(WHAT NEEDS TO BE DONE):
Report every line below that has the string "lines" in it.

MATERIAL FOR THIS EXERCISE Block Start

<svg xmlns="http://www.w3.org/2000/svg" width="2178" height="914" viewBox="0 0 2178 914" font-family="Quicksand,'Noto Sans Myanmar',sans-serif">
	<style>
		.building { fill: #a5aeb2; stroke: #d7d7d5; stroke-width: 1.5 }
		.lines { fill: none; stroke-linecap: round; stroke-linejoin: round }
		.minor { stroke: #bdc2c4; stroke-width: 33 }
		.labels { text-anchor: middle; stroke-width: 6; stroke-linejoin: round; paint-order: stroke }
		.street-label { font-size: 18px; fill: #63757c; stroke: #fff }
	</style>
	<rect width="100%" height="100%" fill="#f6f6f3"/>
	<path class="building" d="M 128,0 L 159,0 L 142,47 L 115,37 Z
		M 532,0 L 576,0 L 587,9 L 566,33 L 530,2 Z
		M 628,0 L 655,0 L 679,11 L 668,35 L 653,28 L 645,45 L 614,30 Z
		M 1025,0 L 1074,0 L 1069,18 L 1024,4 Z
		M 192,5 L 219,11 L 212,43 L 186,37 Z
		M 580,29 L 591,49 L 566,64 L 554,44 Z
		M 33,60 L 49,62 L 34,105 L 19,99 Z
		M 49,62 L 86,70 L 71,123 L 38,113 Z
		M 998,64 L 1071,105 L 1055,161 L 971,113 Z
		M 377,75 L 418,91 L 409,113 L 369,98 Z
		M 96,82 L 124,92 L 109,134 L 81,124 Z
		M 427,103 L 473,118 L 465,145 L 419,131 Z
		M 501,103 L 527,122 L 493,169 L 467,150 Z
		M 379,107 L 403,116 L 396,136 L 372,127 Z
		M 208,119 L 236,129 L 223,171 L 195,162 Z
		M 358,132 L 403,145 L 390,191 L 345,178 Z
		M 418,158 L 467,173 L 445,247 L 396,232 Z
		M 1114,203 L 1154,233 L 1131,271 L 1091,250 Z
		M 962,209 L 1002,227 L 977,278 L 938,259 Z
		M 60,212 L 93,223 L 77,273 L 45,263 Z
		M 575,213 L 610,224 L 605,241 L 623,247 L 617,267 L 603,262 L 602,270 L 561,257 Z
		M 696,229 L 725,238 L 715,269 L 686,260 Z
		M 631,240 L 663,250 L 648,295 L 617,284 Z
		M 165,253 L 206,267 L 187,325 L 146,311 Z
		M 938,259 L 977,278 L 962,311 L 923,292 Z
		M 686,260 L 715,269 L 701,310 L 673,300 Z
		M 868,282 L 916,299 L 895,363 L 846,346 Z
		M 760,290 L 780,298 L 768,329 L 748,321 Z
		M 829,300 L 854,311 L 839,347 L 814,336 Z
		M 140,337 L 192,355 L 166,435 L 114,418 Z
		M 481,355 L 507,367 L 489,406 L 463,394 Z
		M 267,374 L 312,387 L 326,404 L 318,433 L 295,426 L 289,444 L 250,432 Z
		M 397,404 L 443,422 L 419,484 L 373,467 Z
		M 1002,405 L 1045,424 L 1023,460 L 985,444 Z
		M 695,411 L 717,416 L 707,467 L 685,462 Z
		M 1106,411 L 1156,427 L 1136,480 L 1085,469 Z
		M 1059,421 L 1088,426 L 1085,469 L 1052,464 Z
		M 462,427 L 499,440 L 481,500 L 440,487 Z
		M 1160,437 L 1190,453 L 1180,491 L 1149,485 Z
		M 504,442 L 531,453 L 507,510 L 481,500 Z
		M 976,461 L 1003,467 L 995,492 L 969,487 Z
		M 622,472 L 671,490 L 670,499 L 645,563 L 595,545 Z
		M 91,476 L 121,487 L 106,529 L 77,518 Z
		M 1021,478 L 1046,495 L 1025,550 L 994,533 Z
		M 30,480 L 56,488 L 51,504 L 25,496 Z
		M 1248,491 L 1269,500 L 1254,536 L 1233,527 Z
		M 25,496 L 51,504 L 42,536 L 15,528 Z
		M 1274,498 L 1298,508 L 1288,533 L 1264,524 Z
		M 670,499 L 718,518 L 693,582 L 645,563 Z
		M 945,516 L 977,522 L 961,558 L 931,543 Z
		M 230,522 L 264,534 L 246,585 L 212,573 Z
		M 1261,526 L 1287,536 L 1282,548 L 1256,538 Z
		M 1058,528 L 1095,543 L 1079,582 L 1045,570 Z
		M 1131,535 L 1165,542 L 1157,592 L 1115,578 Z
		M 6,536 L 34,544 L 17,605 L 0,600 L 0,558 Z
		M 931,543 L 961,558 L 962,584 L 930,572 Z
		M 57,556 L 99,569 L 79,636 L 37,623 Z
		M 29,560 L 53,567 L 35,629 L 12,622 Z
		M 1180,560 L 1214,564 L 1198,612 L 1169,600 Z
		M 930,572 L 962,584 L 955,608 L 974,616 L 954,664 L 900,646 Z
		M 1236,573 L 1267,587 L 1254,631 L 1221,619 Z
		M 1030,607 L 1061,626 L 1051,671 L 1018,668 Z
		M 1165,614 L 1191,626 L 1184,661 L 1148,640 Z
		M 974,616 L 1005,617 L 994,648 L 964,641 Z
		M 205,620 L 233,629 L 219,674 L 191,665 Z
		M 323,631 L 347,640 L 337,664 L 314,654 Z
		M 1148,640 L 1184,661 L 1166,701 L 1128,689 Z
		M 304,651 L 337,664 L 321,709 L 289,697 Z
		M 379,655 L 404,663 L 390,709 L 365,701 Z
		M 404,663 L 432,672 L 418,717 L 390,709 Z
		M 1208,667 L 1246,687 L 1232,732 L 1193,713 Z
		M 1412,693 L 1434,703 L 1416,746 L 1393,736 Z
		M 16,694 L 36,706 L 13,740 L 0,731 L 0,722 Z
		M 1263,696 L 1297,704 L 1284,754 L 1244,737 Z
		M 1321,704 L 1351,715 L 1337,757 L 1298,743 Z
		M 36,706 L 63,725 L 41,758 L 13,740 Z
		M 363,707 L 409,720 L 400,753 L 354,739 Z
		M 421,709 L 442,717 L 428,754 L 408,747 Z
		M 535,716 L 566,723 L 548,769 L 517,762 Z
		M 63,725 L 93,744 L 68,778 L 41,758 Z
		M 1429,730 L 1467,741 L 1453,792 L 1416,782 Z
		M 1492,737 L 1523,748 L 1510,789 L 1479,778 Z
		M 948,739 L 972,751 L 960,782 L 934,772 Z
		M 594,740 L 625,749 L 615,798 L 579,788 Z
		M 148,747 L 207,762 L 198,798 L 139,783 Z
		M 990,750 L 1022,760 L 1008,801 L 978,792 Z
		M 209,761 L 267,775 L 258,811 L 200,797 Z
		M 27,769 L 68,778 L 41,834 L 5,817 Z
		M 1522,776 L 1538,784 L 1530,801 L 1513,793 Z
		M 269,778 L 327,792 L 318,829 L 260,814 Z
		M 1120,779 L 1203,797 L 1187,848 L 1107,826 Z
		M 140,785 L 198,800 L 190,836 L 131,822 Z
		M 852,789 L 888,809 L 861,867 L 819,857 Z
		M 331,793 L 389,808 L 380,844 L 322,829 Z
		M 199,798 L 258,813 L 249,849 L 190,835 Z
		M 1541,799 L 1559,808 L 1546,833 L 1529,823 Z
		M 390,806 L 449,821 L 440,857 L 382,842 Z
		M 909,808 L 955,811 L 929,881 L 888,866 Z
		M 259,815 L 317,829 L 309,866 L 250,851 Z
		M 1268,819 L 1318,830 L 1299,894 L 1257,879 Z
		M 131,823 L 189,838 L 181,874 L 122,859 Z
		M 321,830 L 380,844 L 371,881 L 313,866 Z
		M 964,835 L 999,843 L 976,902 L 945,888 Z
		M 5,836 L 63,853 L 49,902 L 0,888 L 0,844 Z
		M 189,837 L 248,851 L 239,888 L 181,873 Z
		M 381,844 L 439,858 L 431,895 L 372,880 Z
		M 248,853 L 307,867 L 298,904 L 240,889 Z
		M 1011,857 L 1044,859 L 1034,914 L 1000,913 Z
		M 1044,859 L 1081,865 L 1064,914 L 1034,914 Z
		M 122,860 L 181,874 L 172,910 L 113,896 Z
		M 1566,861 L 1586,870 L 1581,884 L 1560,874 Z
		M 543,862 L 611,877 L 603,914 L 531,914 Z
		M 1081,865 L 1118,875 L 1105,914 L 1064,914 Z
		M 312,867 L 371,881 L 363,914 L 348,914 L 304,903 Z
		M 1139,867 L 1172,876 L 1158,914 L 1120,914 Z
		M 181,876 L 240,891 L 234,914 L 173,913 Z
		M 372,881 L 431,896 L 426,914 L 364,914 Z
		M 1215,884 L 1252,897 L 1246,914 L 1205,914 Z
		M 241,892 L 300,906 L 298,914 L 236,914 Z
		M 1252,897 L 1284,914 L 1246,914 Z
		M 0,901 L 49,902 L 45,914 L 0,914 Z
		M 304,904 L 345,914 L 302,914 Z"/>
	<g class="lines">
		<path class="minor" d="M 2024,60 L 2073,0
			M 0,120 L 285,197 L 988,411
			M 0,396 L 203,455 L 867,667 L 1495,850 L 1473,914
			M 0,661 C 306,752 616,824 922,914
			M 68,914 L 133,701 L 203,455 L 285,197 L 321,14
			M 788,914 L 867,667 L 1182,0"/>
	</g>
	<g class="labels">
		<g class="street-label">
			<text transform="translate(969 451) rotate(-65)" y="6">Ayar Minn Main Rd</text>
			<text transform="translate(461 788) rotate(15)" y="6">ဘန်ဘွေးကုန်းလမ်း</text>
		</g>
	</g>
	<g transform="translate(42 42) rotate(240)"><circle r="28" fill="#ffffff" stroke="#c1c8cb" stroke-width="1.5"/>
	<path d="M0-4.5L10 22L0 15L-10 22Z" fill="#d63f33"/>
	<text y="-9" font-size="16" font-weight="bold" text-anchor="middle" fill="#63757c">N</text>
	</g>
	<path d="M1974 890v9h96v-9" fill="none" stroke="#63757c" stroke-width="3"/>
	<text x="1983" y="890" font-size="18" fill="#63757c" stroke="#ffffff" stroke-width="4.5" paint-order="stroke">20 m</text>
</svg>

MATERIAL FOR THIS EXERCISE Block End

(TASK SOLUTION):
		.lines { fill: none; stroke-linecap: round; stroke-linejoin: round }
	<g class="lines">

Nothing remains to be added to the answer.